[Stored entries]
○ ○ ○ ○ ○ ○ ○

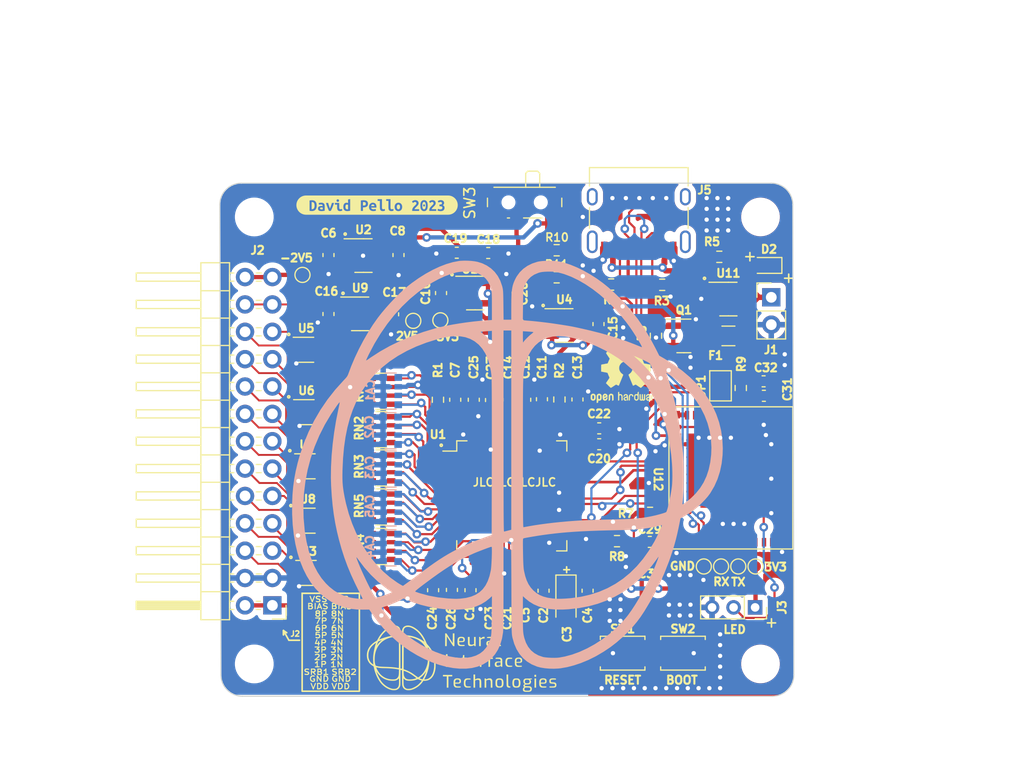
<source format=kicad_pcb>
(kicad_pcb (version 20221018) (generator pcbnew)

  (general
    (thickness 1.6)
  )

  (paper "A4")
  (layers
    (0 "F.Cu" signal)
    (31 "B.Cu" signal)
    (32 "B.Adhes" user "B.Adhesive")
    (33 "F.Adhes" user "F.Adhesive")
    (34 "B.Paste" user)
    (35 "F.Paste" user)
    (36 "B.SilkS" user "B.Silkscreen")
    (37 "F.SilkS" user "F.Silkscreen")
    (38 "B.Mask" user)
    (39 "F.Mask" user)
    (40 "Dwgs.User" user "User.Drawings")
    (41 "Cmts.User" user "User.Comments")
    (42 "Eco1.User" user "User.Eco1")
    (43 "Eco2.User" user "User.Eco2")
    (44 "Edge.Cuts" user)
    (45 "Margin" user)
    (46 "B.CrtYd" user "B.Courtyard")
    (47 "F.CrtYd" user "F.Courtyard")
    (48 "B.Fab" user)
    (49 "F.Fab" user)
    (50 "User.1" user)
    (51 "User.2" user)
    (52 "User.3" user)
    (53 "User.4" user)
    (54 "User.5" user)
    (55 "User.6" user)
    (56 "User.7" user)
    (57 "User.8" user)
    (58 "User.9" user)
  )

  (setup
    (stackup
      (layer "F.SilkS" (type "Top Silk Screen"))
      (layer "F.Paste" (type "Top Solder Paste"))
      (layer "F.Mask" (type "Top Solder Mask") (thickness 0.01))
      (layer "F.Cu" (type "copper") (thickness 0.035))
      (layer "dielectric 1" (type "core") (thickness 1.51) (material "FR4") (epsilon_r 4.5) (loss_tangent 0.02))
      (layer "B.Cu" (type "copper") (thickness 0.035))
      (layer "B.Mask" (type "Bottom Solder Mask") (thickness 0.01))
      (layer "B.Paste" (type "Bottom Solder Paste"))
      (layer "B.SilkS" (type "Bottom Silk Screen"))
      (copper_finish "None")
      (dielectric_constraints no)
    )
    (pad_to_mask_clearance 0)
    (pcbplotparams
      (layerselection 0x0001000_7ffffffe)
      (plot_on_all_layers_selection 0x7fe1020_00000001)
      (disableapertmacros false)
      (usegerberextensions true)
      (usegerberattributes true)
      (usegerberadvancedattributes true)
      (creategerberjobfile true)
      (dashed_line_dash_ratio 12.000000)
      (dashed_line_gap_ratio 3.000000)
      (svgprecision 6)
      (plotframeref false)
      (viasonmask false)
      (mode 1)
      (useauxorigin false)
      (hpglpennumber 1)
      (hpglpenspeed 20)
      (hpglpendiameter 15.000000)
      (dxfpolygonmode true)
      (dxfimperialunits false)
      (dxfusepcbnewfont true)
      (psnegative false)
      (psa4output false)
      (plotreference true)
      (plotvalue true)
      (plotinvisibletext false)
      (sketchpadsonfab false)
      (subtractmaskfromsilk false)
      (outputformat 3)
      (mirror false)
      (drillshape 0)
      (scaleselection 1)
      (outputdirectory "gerber/")
    )
  )

  (net 0 "")
  (net 1 "Net-(U1-VREFP)")
  (net 2 "VSSA")
  (net 3 "Net-(U1-VCAP4)")
  (net 4 "Net-(U1-VCAP1)")
  (net 5 "/BATT_PROT")
  (net 6 "GNDA")
  (net 7 "Net-(U1-VCAP2)")
  (net 8 "/BIAS_DRV")
  (net 9 "VDD")
  (net 10 "Net-(U1-BIASIN)")
  (net 11 "/-VDD")
  (net 12 "VDDA")
  (net 13 "/IN1N")
  (net 14 "/IN1P")
  (net 15 "/IN3N")
  (net 16 "/IN3P")
  (net 17 "/IN4N")
  (net 18 "Net-(U1-VCAP3)")
  (net 19 "/BIAS")
  (net 20 "/4N")
  (net 21 "/4P")
  (net 22 "/3N")
  (net 23 "/3P")
  (net 24 "/2N")
  (net 25 "/2P")
  (net 26 "/1N")
  (net 27 "/1P")
  (net 28 "/SRB2")
  (net 29 "/SRB1")
  (net 30 "/RESET")
  (net 31 "/MISO")
  (net 32 "/MOSI")
  (net 33 "/SCLK")
  (net 34 "/EN")
  (net 35 "/CLK")
  (net 36 "/CS1")
  (net 37 "/DRDY")
  (net 38 "Net-(D2-K)")
  (net 39 "Net-(U4-CAP-)")
  (net 40 "Net-(U4-CAP+)")
  (net 41 "Net-(U10-NR)")
  (net 42 "/IN8N")
  (net 43 "/IN8P")
  (net 44 "/IN7N")
  (net 45 "/IN7P")
  (net 46 "/IN6N")
  (net 47 "/IN6P")
  (net 48 "/IN4P")
  (net 49 "/IN2N")
  (net 50 "/IN2P")
  (net 51 "/_SRB1")
  (net 52 "/_SRB2")
  (net 53 "Net-(D2-A)")
  (net 54 "Net-(U1-CLKSEL)")
  (net 55 "unconnected-(U1-NC-Pad27)")
  (net 56 "unconnected-(U1-NC-Pad29)")
  (net 57 "unconnected-(U1-GPIO1-Pad42)")
  (net 58 "unconnected-(U1-GPIO2-Pad44)")
  (net 59 "/BIAS_INV")
  (net 60 "unconnected-(U1-GPIO3-Pad45)")
  (net 61 "unconnected-(U1-GPIO4-Pad46)")
  (net 62 "unconnected-(U2-PWRGD-Pad4)")
  (net 63 "unconnected-(U3-NC-Pad6)")
  (net 64 "unconnected-(U5-IO1-Pad1)")
  (net 65 "/IN5N")
  (net 66 "/IN5P")
  (net 67 "unconnected-(U5-NC-Pad6)")
  (net 68 "/8N")
  (net 69 "/8P")
  (net 70 "/7N")
  (net 71 "/7P")
  (net 72 "/6N")
  (net 73 "/6P")
  (net 74 "/5N")
  (net 75 "/5P")
  (net 76 "unconnected-(U6-NC-Pad6)")
  (net 77 "unconnected-(U7-NC-Pad6)")
  (net 78 "unconnected-(U8-NC-Pad6)")
  (net 79 "unconnected-(U9-NC-Pad4)")
  (net 80 "/BATT")
  (net 81 "Net-(Q1-D)")
  (net 82 "/LED")
  (net 83 "VBUS")
  (net 84 "Net-(J5-CC1)")
  (net 85 "/D+")
  (net 86 "/D-")
  (net 87 "unconnected-(J5-SBU1-PadA8)")
  (net 88 "Net-(J5-CC2)")
  (net 89 "unconnected-(J5-SBU2-PadB8)")
  (net 90 "unconnected-(J5-SHIELD-PadS1)")
  (net 91 "Net-(JP1-A)")
  (net 92 "Net-(Q1-G)")
  (net 93 "Net-(U12-IO8)")
  (net 94 "Net-(U12-IO2)")
  (net 95 "Net-(U12-IO9)")
  (net 96 "/TX")
  (net 97 "/RX")
  (net 98 "unconnected-(U11-DC-Pad4)")
  (net 99 "unconnected-(U12-NC4-Pad4)")
  (net 100 "unconnected-(U12-NC7-Pad7)")
  (net 101 "unconnected-(U12-NC9-Pad9)")
  (net 102 "unconnected-(U12-NC10-Pad10)")
  (net 103 "unconnected-(U12-NC15-Pad15)")
  (net 104 "unconnected-(U12-NC17-Pad17)")
  (net 105 "unconnected-(U12-NC24-Pad24)")
  (net 106 "unconnected-(U12-NC25-Pad25)")
  (net 107 "unconnected-(U12-NC28-Pad28)")
  (net 108 "unconnected-(U12-NC29-Pad29)")
  (net 109 "unconnected-(U12-NC32-Pad32)")
  (net 110 "unconnected-(U12-NC33-Pad33)")
  (net 111 "unconnected-(U12-NC34-Pad34)")
  (net 112 "unconnected-(U12-NC35-Pad35)")
  (net 113 "unconnected-(U12-pad1-Pad49)")
  (net 114 "unconnected-(U12-pad2-Pad54)")
  (net 115 "unconnected-(U12-pad3-Pad55)")
  (net 116 "unconnected-(U12-pad4-Pad56)")
  (net 117 "unconnected-(U12-pad5-Pad57)")
  (net 118 "unconnected-(U12-pad6-Pad58)")
  (net 119 "unconnected-(U12-pad7-Pad59)")
  (net 120 "unconnected-(U12-pad8-Pad60)")
  (net 121 "Net-(Q1-S)")
  (net 122 "unconnected-(SW3-C-Pad3)")
  (net 123 "/BATT_V")

  (footprint "Resistor_SMD:R_0603_1608Metric" (layer "F.Cu") (at 149.075 82.09))

  (footprint "Medialab:NIT-Logo" (layer "F.Cu") (at 143.605326 116.656333))

  (footprint "Capacitor_SMD:C_0603_1608Metric" (layer "F.Cu") (at 151.006 95.9468 90))

  (footprint "MountingHole:MountingHole_3.2mm_M3" (layer "F.Cu") (at 168 79))

  (footprint "Capacitor_SMD:C_0603_1608Metric" (layer "F.Cu") (at 144.4528 113.6766 90))

  (footprint "Package_TO_SOT_SMD:SOT-23-5" (layer "F.Cu") (at 141.5091 86.0654))

  (footprint "Package_TO_SOT_SMD:SOT-363_SC-70-6" (layer "F.Cu") (at 125.95 102.15))

  (footprint "LadecadenceNew:ESP32-C3-MINI-1" (layer "F.Cu") (at 165.1256 103.3018 -90))

  (footprint "MountingHole:MountingHole_3.2mm_M3" (layer "F.Cu") (at 168 120.5))

  (footprint "Fuse:Fuse_1206_3216Metric" (layer "F.Cu") (at 165.021 90.043 180))

  (footprint "Symbol:OSHW-Logo2_7.3x6mm_SilkScreen" (layer "F.Cu") (at 155.5 93.5))

  (footprint "TestPoint:TestPoint_Pad_D1.0mm" (layer "F.Cu") (at 164.3382 111.4492))

  (footprint "Resistor_SMD:R_Array_Convex_4x0603" (layer "F.Cu") (at 132.8 102.3))

  (footprint "TestPoint:TestPoint_Pad_D1.0mm" (layer "F.Cu") (at 135.763 88.646))

  (footprint "Button_Switch_SMD:SW_SPDT_PCM12" (layer "F.Cu") (at 146.1 77.975 180))

  (footprint "TestPoint:TestPoint_Pad_D1.0mm" (layer "F.Cu") (at 125.476 84.3788))

  (footprint "Capacitor_SMD:C_0603_1608Metric" (layer "F.Cu") (at 138.3396 86.0654 90))

  (footprint "Capacitor_SMD:C_0603_1608Metric" (layer "F.Cu") (at 137.6026 113.6516 -90))

  (footprint "TestPoint:TestPoint_Pad_D1.0mm" (layer "F.Cu") (at 162.738 111.4492))

  (footprint "Capacitor_SMD:C_0603_1608Metric" (layer "F.Cu") (at 139.8004 82.3214 180))

  (footprint "Capacitor_Tantalum_SMD:CP_EIA-3216-18_Kemet-A" (layer "F.Cu") (at 149.9392 114.5564 -90))

  (footprint "Capacitor_SMD:C_0603_1608Metric" (layer "F.Cu") (at 168.3134 95.6056))

  (footprint "Capacitor_SMD:C_0603_1608Metric" (layer "F.Cu")
    (tstamp 46333547-9c5c-481d-8ec5-be91e3944b6c)
    (at 144.6 95.9718 -90)
    (descr "Capacitor SMD 0603 (1608 Metric), square (rectangular) end terminal, IPC_7351 
... [777404 chars truncated]
</source>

○ ○ ○ ○ ○ ○ ○

PROBLEM TO WORK ON: Give again, word for word, every line from the top of the entries above to the line holding "(usegerberextensions true)", both included. Leave the pictures out.

EXERCISE RESULT:
<source format=kicad_pcb>
(kicad_pcb (version 20221018) (generator pcbnew)

  (general
    (thickness 1.6)
  )

  (paper "A4")
  (layers
    (0 "F.Cu" signal)
    (31 "B.Cu" signal)
    (32 "B.Adhes" user "B.Adhesive")
    (33 "F.Adhes" user "F.Adhesive")
    (34 "B.Paste" user)
    (35 "F.Paste" user)
    (36 "B.SilkS" user "B.Silkscreen")
    (37 "F.SilkS" user "F.Silkscreen")
    (38 "B.Mask" user)
    (39 "F.Mask" user)
    (40 "Dwgs.User" user "User.Drawings")
    (41 "Cmts.User" user "User.Comments")
    (42 "Eco1.User" user "User.Eco1")
    (43 "Eco2.User" user "User.Eco2")
    (44 "Edge.Cuts" user)
    (45 "Margin" user)
    (46 "B.CrtYd" user "B.Courtyard")
    (47 "F.CrtYd" user "F.Courtyard")
    (48 "B.Fab" user)
    (49 "F.Fab" user)
    (50 "User.1" user)
    (51 "User.2" user)
    (52 "User.3" user)
    (53 "User.4" user)
    (54 "User.5" user)
    (55 "User.6" user)
    (56 "User.7" user)
    (57 "User.8" user)
    (58 "User.9" user)
  )

  (setup
    (stackup
      (layer "F.SilkS" (type "Top Silk Screen"))
      (layer "F.Paste" (type "Top Solder Paste"))
      (layer "F.Mask" (type "Top Solder Mask") (thickness 0.01))
      (layer "F.Cu" (type "copper") (thickness 0.035))
      (layer "dielectric 1" (type "core") (thickness 1.51) (material "FR4") (epsilon_r 4.5) (loss_tangent 0.02))
      (layer "B.Cu" (type "copper") (thickness 0.035))
      (layer "B.Mask" (type "Bottom Solder Mask") (thickness 0.01))
      (layer "B.Paste" (type "Bottom Solder Paste"))
      (layer "B.SilkS" (type "Bottom Silk Screen"))
      (copper_finish "None")
      (dielectric_constraints no)
    )
    (pad_to_mask_clearance 0)
    (pcbplotparams
      (layerselection 0x0001000_7ffffffe)
      (plot_on_all_layers_selection 0x7fe1020_00000001)
      (disableapertmacros false)
      (usegerberextensions true)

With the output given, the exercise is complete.